### Action item
Copy each entry verbatim, excluding its images.

──────────

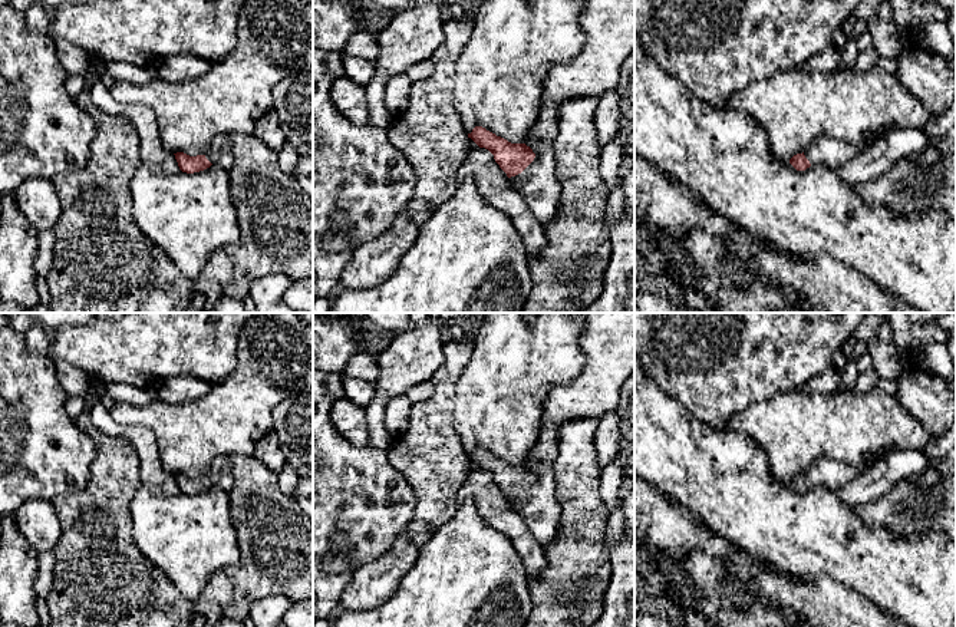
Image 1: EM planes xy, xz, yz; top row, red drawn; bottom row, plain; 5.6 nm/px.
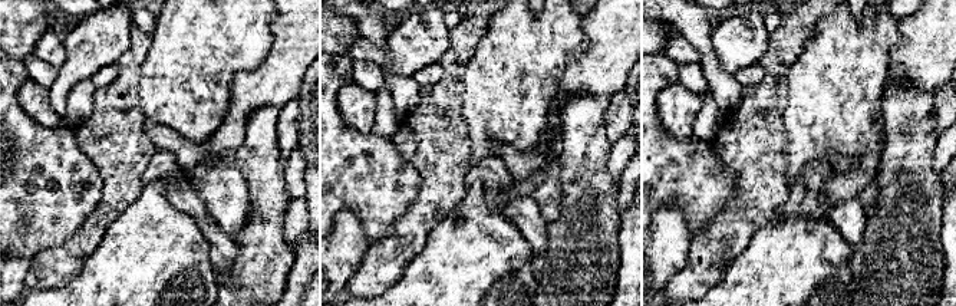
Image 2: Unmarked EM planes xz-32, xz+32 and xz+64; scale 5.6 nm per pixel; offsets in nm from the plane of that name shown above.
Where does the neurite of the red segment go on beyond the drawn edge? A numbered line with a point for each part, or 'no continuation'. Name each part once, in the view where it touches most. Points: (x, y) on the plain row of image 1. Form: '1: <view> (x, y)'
1: xz (537, 505)

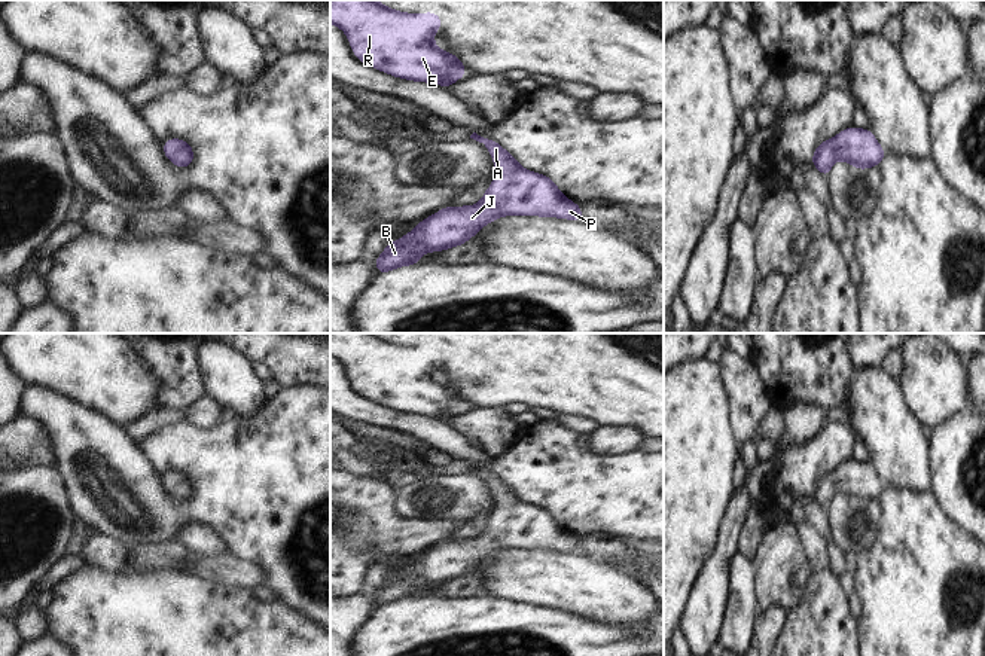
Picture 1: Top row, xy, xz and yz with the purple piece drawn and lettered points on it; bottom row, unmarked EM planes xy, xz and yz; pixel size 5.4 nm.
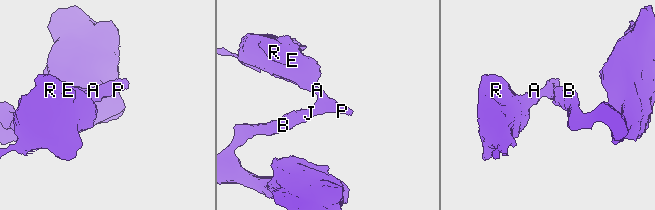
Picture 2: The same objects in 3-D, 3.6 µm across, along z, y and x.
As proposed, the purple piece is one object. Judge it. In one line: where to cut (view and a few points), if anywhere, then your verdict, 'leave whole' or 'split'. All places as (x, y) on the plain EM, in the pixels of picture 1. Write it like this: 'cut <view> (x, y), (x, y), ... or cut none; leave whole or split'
cut none; leave whole

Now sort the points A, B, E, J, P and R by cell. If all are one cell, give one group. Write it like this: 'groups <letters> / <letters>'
groups A B E J P R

──────────

### Written solution
Image 1: EM planes xy, xz, yz; top row, red drawn; bottom row, plain; 5.6 nm/px.
Image 2: Unmarked EM planes xz-32, xz+32 and xz+64; scale 5.6 nm per pixel; offsets in nm from the plane of that name shown above.
Where does the neurite of the red segment go on beyond the drawn edge? A numbered line with a point for each part, or 'no continuation'. Name each part once, in the view where it touches most. Points: (x, y) on the plain row of image 1. Form: '1: <view> (x, y)'
1: xz (537, 505)

Picture 1: Top row, xy, xz and yz with the purple piece drawn and lettered points on it; bottom row, unmarked EM planes xy, xz and yz; pixel size 5.4 nm.
Picture 2: The same objects in 3-D, 3.6 µm across, along z, y and x.
As proposed, the purple piece is one object. Judge it. In one line: where to cut (view and a few points), if anywhere, then your verdict, 'leave whole' or 'split'. All places as (x, y) on the plain EM, in the pixels of picture 1. Write it like this: 'cut <view> (x, y), (x, y), ... or cut none; leave whole or split'
cut none; leave whole

Now sort the points A, B, E, J, P and R by cell. If all are one cell, give one group. Write it like this: 'groups <letters> / <letters>'
groups A B E J P R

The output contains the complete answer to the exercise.